TASK INPUT:
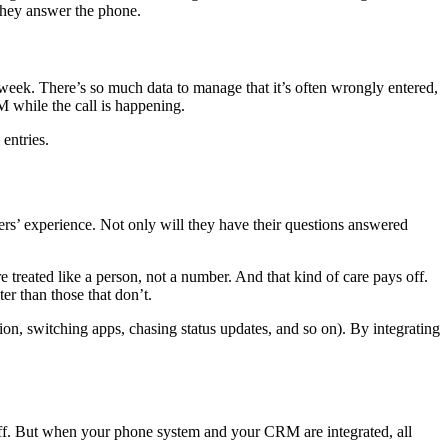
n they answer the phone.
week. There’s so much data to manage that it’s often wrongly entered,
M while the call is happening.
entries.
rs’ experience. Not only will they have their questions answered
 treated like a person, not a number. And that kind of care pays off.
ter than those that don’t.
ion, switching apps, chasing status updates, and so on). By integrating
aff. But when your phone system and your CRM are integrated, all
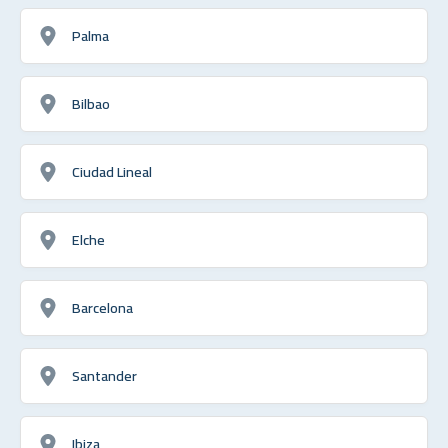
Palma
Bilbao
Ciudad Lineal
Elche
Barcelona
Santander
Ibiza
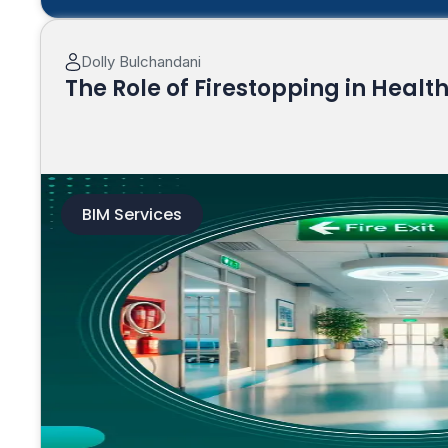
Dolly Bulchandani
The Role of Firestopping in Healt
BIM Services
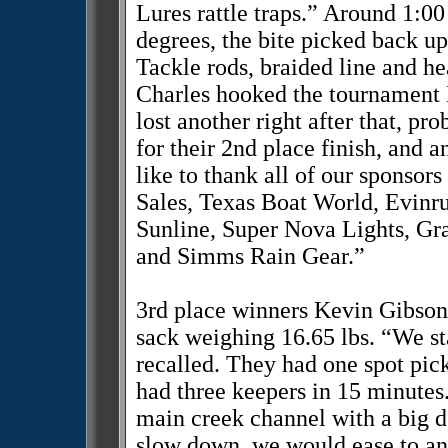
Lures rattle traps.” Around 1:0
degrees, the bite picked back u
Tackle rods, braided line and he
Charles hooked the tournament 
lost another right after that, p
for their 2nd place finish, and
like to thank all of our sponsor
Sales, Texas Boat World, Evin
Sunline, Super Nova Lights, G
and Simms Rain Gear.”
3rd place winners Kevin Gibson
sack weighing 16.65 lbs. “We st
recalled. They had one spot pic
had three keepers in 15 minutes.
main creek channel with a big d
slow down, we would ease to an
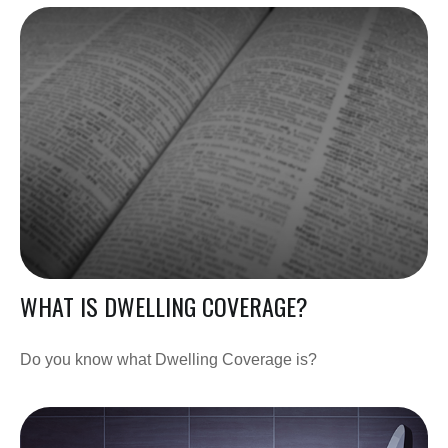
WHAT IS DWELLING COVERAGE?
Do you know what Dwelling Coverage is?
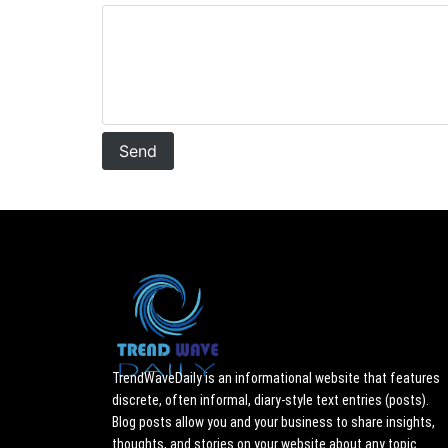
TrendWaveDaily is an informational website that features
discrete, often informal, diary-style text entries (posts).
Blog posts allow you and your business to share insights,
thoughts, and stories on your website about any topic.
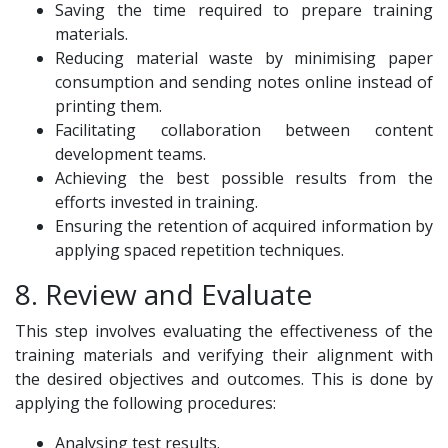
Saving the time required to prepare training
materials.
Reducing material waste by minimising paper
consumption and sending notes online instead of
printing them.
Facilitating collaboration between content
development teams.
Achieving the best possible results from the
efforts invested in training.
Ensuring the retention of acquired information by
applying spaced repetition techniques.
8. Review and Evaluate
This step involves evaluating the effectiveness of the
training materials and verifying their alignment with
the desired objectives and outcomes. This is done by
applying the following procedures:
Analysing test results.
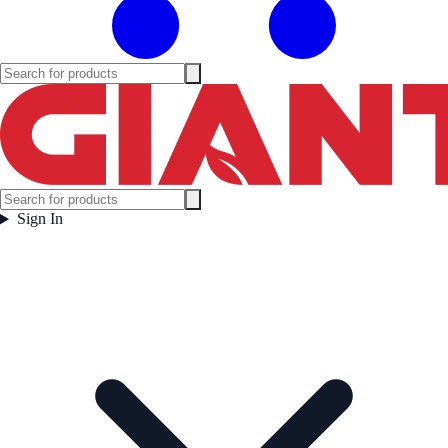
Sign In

WHAT THE TASK REQUIRES: The answer is the lines above from the one with "ion, switching apps, chasing" to the one with "and Simms Rain", set down exactly, with no pictures.

RESULT OF THE EXERCISE:
ion, switching apps, chasing status updates, and so on). By integrating
aff. But when your phone system and your CRM are integrated, all
Palma
Bilbao
Ciudad Lineal
Elche
Barcelona
Santander
Ibiza
Dolly Bulchandani
The Role of Firestopping in Healt
BIM Services
Lures rattle traps.” Around 1:0
degrees, the bite picked back u
Tackle rods, braided line and he
Charles hooked the tournament 
lost another right after that, p
for their 2nd place finish, and
like to thank all of our sponsor
Sales, Texas Boat World, Evin
Sunline, Super Nova Lights, G
and Simms Rain Gear.”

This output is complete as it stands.